Participants receive clinical care as usual over a matched time period.
VA Northern California Health Care System, Mather, CA
Sacramento, California, United States
Composite Score of Attention and Executive Functioning From a Neurocognitive Test Battery
The investigators created a composite score based upon standardized performance on the following neurocognitive measures of attention and executive functions: Wechsler Adult Intelligence Test - 4th Edition- letter number sequence; Auditory Consonant Trigrams - 9, 18, 36 second conditions; Digit Vigilance Test - Total Errors; Delis-Kaplan Executive Function System Color-Word Interference Trials 3 and 4 - Time and Total Errors; \& Trails B - Time. Performance on each measure was scored using populations norms, and these scores are then standardized (Z-scored) and averaged to create a composite outcome (the unit measure being Z-score). A Z-score reflects the number of standard deviations a given score is away from the population mean: A Z-score of 0 is equal to the population mean, with positive and negative values reflecting performances above and below the population mean, respectively.
Time frame: Week 1, before intervention period (baseline)

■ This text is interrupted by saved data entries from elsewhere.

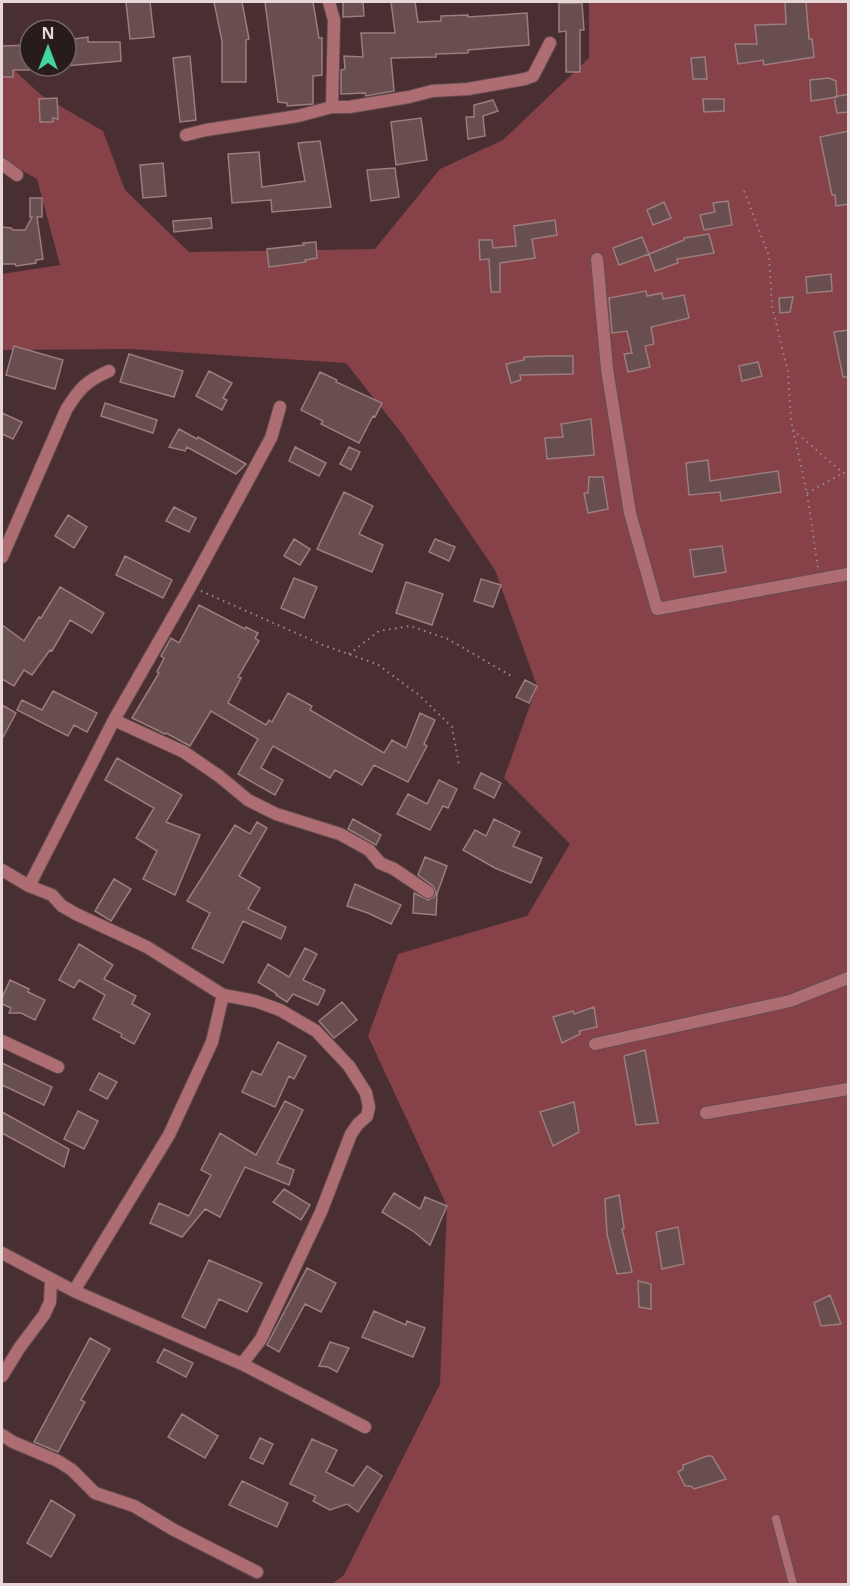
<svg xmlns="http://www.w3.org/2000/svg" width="850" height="1586" font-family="'Open Sans',sans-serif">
  <rect width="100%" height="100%" fill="#492f31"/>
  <path fill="#864248" d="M589 2H848V1584H332L344 1575 440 1384 447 1206 368 1036 398 954 527 916 570 844 504 778 537 686 495 570 403 435 346 363 130 349 2 350V274L60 265 37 179 2 159V59L41 95 103 131 125 190 189 252 375 249 440 169 503 140 589 58Z"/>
  <path fill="#694e4f" stroke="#9b7d7e" stroke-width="1.5" d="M126 2H150L154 37 130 39Z
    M214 2H242L249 39 246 40V82H222V41Z
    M265 2H313L319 38H322V75L313 76V104L287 106V103L278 102Z
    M343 2H363L364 16 343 17Z
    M391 2H415L418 22 441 21V16L468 15V17L527 13 529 45 468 50V53L436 54V57L391 58 394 91 366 96 365 93 341 94V70L345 69 344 56 363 57 361 33H395Z
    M785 2H806L809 39H812L814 57 764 65 763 60 738 64 735 44H757L755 25 786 24Z
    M559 3H582L584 30H580V72H566V31L559 32Z
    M88 37V42H120L121 61 66 66V40Z
    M30 45V70H13V77H2V46Z
    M190 56 196 120 180 122 173 58Z
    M705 57 707 79H693L691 58Z
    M829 78 836 81 837 97 811 101 810 80Z
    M849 94V112L837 113 834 97Z
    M57 98 58 119 53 118V122H40L39 99Z
    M703 99H724V111L704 112Z
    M493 100 498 111 483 116 485 136 468 139 466 117H474V105Z
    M421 118 427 160 396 165 391 122Z
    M849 131V204L836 206 835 195H832L820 137Z
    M320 141 331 207 272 212 271 200 232 203 228 154 259 152 262 187 305 181 298 143Z
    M163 163 166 196 143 198 140 165Z
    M395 168 399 197 371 201 367 170Z
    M30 198H42V217H37L43 259 36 260V263L16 266 15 264H2V227L11 228 13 230H25L32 217H30Z
    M728 201 732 225 704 230 700 215 715 212 713 203Z
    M664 202 671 218 653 225 647 210Z
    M211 218 212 228 174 232 173 221Z
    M555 220 557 235 532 239 535 258 500 263V292H491L489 259 480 260 479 240H492L493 248 516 246 514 226Z
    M709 234 714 253 677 259 678 263 655 271 649 254 684 240V238Z
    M642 237 649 254 619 265 613 248Z
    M316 242 317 258 305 260 306 262 269 267 267 249 304 245 303 243Z
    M831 274 832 291 807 293 806 277Z
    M646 291 647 296 662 293 663 299 684 295 689 318 651 327 654 344 645 346 650 367 628 372 624 354 632 353 627 331 612 333 609 298Z
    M793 297 790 312 780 313 779 298Z
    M849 330V377H843L834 332Z
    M14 346 63 360 55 389 6 375Z
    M129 354 183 371 174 397 120 382Z
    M550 356H573V374L520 375 521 380 511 383 506 364 524 360V357Z
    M758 362 762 376 742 381 739 366Z
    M209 371 232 383 223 398 227 400 222 410 196 396Z
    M320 372 337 380 336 382 382 403 375 417 373 416 359 443 321 424 323 421 301 410Z
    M105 403 157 420 153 433 101 416Z
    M2 413 22 422 13 439 2 434Z
    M591 419 594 455 547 459 545 438 563 437 561 424Z
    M179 429 197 439 198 437 246 464 236 474 187 447 185 451 169 447Z
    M295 447 326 463 319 476 289 461Z
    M349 447 360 452 351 470 340 464Z
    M708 460 710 481 778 471 781 492 721 501 720 492 689 495 686 463Z
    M589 477H603L608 509 588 513 584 493H588Z
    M344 492 373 506 359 534 383 545 372 572 317 549Z
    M174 507 196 518 189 532 166 521Z
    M68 515 87 527 74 548 55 536Z
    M294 539 310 549 300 565 284 556Z
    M435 539 455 547 449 561 429 552Z
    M722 546 726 572 694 577 690 550Z
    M125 556 172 580 163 598 116 575Z
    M294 578 317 587 304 618 281 608Z
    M481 579 501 585 493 607 474 601Z
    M406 582 443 594 432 625 396 613Z
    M60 587 104 613 92 633 70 620 52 651 50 650 32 675 24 670 14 686 2 679V625L24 641 39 617 41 618Z
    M199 605 245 629 246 627 258 633 255 638 259 641 238 677 241 678 228 703 266 725 269 720 272 722 288 693 312 706 310 710 384 753 392 740 406 748 420 713 435 720 424 744 427 746 408 782 374 765 362 785 335 770 330 778 273 746 261 768 283 780 275 795 238 774 258 739 211 711 190 746 166 733 165 734 132 718 159 673 157 672 164 658 161 656 171 638 179 643Z
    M525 680 537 686 529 703 516 697Z
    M53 691 97 713 87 732 74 725 68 736 17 710 22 700 42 710Z
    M2 705 16 713 2 739Z
    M117 758 182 795 166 822 200 835 175 895 143 879 157 851 136 838 154 808 105 780Z
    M481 773 501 783 494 798 474 788Z
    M439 780 457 789 448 808 443 806 430 830 397 814 408 794 427 804Z
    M353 819 381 835 376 845 348 829Z
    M494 819 520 832 513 846 542 858 531 883 495 868 463 850 475 830 486 836Z
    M257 822 267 828 239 876 260 888 248 909 286 927 281 939 243 921 223 963 192 948 210 913 187 901 235 825 250 834Z
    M425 857 447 866 437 894 436 915 413 913 414 893 428 900 434 897 436 893 433 886 418 875Z
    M114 879 131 889 111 921 95 911Z
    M355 884 401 905 391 924 368 913 347 906Z
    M79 944 113 965 104 979 136 996 132 1004 150 1014 134 1044 121 1037 122 1034 93 1019 105 995 79 980 74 988 59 980Z
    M305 948 317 954 303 980 325 990 318 1005 293 994 287 1002 276 995 277 994 258 982 268 964 289 977Z
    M10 980 29 989 28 992 45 1000 35 1020 21 1013H9L11 1008 2 1004V998Z
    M342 1002 357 1020 334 1038 319 1021Z
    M594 1007 597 1027 579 1031 580 1034 562 1043 553 1017 573 1011 574 1014Z
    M278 1042 306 1056 294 1079 289 1076 275 1107 242 1092 252 1071 261 1075Z
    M645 1050 658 1123 636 1125 624 1056Z
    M2 1063 52 1087 44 1105 2 1085Z
    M99 1073 117 1082 107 1099 90 1090Z
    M285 1101 303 1110 277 1163 294 1170 289 1185 245 1167 220 1217 205 1209 182 1237 150 1223 159 1203 189 1216 211 1175 201 1170 220 1133 256 1155Z
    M574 1102 579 1132 553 1146 540 1112Z
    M78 1111 98 1121 84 1149 64 1139Z
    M2 1112 69 1149 64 1167 2 1133Z
    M284 1189 310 1205 301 1220 273 1202Z
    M394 1193 420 1209 425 1197 447 1206 430 1245 413 1231 382 1212Z
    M619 1195 624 1228 622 1229 632 1272 617 1274 607 1234 605 1199Z
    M678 1227 684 1264 662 1269 656 1232Z
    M209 1260 262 1283 247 1312 219 1299 205 1328 182 1317Z
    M307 1268 336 1283 321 1312 305 1304 279 1352 267 1345Z
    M638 1281 651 1284V1309L639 1307Z
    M830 1295 841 1324 821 1326 814 1303Z
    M374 1311 406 1325 407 1321 425 1328 413 1357 362 1337Z
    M90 1338 110 1349 81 1400 85 1402 58 1452 34 1442Z
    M330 1342 349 1348 337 1372 328 1367 319 1366Z
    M164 1349 193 1363 186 1377 157 1362Z
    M182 1414 218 1436 205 1458 168 1437Z
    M260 1438 273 1444 263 1464 250 1458Z
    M312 1439 337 1450 326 1472 353 1486 367 1466 382 1476 358 1512 347 1504 330 1510 313 1501 316 1496 290 1484Z
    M707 1456H712L726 1479 694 1489 691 1486H685L678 1472 683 1469V1465Z
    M242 1481 288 1503 277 1527 229 1505Z
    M51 1500 75 1515 51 1557 27 1543Z"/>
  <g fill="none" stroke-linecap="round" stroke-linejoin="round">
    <defs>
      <path id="lane" d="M776 1519 793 1584"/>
      <path id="street" d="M329 2 334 20 332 107
        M186 135 206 130 298 116 332 107H349L409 97 432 91 468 89 525 79 533 76 550 43
        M2 164 17 175
        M597 259 607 369 630 513 657 609 848 574
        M2 557 66 410C79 389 86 381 109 371
        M114 720 184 752 219 776 248 800 276 814 340 834 369 850 380 863 394 869 428 892
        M2 870 29 886 52 895 62 906 76 914 147 947 223 995 255 1001 280 1010 316 1031 349 1066 366 1093 369 1107 367 1116 358 1124 351 1134 321 1212 261 1339 242 1364
        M29 886 114 720 190 587 271 438 280 407
        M2 1041 58 1067
        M595 1044 790 1001 848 978
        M706 1113 848 1089
        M2 1253 74 1291 242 1364 365 1427
        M74 1291 169 1135 212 1042 223 995
        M2 1376 20 1347 44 1315 50 1302 51 1280
        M2 1435 13 1442 58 1461 72 1470 95 1493 134 1506 174 1530 257 1572"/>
    </defs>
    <use href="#lane" stroke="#654d4f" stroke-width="10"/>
    <use href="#street" stroke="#654d4f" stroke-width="14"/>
    <path stroke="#9d8889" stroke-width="2" stroke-dasharray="1.5 4.5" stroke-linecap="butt" d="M744 191 769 256 772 306 788 372 791 421 807 493 818 568
      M793 430 843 473H848
      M807 493 843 473
      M201 591 323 645 377 664 419 695 452 727 459 765
      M349 654 379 631 410 626 448 639 513 677"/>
    <use href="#lane" stroke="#ae6d72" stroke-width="8"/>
    <use href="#street" stroke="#ae6d72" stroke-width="12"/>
  </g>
  <rect width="850" height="1586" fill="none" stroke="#e7d6d7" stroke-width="6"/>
  <g transform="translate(48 48)"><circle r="28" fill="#271b1c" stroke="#746667" stroke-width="1.5"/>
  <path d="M0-4.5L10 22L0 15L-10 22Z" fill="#41d4a1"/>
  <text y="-9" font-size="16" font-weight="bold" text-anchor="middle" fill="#e7d6d7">N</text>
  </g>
</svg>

Composite Score of Attention and Executive Functioning From a Neurocognitive Test Battery
The investigators created a composite score based upon standardized performance on the following neurocognitive measures of attention and executive functions: Wechsler Adult Intelligence Test - 4th Edition- letter number sequence; Auditory Consonant Trigrams - 9, 18, 36 second conditions; Digit Vigilance Test - Total Errors; Delis-Kaplan Executive Function System Color-Word Interference Trials 3 and 4 - Time and Total Errors; \& Trails B - Time. Performance on each measure was scored using populations norms, and these scores are then standardized (Z-scored) and averaged to create a composite outcome (the unit measure being Z-score). A Z-score reflects the number of standard deviations a given score is away from the population mean: A Z-score of 0 is equal to the population mean, with positive and negative values reflecting performances above and below the population mean, respectively. Change will be analyzed for this data as change from before to after the intervention period.
Time frame: Week 8, after the intervention period
Change in Event-Related Potential (ERP) Related to Memory Retrieval (Measured in uV)
Electroencephalography (EEG) will be collected during tasks that require attention and working memory. The old/new ERP effect (difference between brain responses to correctly remembered studied items vs. correctly rejected unstudied items) will be analyzed for this data as change from before to after the intervention period.
Time frame: Week 8, after the intervention period
Event-Related Potential (ERP) Related to Memory Retrieval (Measured in uV)
Electroencephalography (EEG) will be collected during tasks that require attention and working memory. The old/new ERP effect (difference between brain responses to correctly remembered studied items vs. correctly rejected unstudied items) will be analyzed for this data prior to the intervention period.
Time frame: Week 1, before the intervention period
Network Modularity From EEG
EEG will be collected during a focused rest condition. Network modularity will be estimated from a matrix of connections between electrodes based on phase coherence, a unit-less measure of correlation between phase angles of EEG signals in the theta (4-8 Hz) frequency range. The modularity metric reflects the strength of modular network organization by summing the difference between the fraction of within-module connections to the total fraction of connections across modules, thus ranging from 0 (random) to 1 (completely modular). Change in network modularity will be analyzed for this data as change from before to after the intervention period.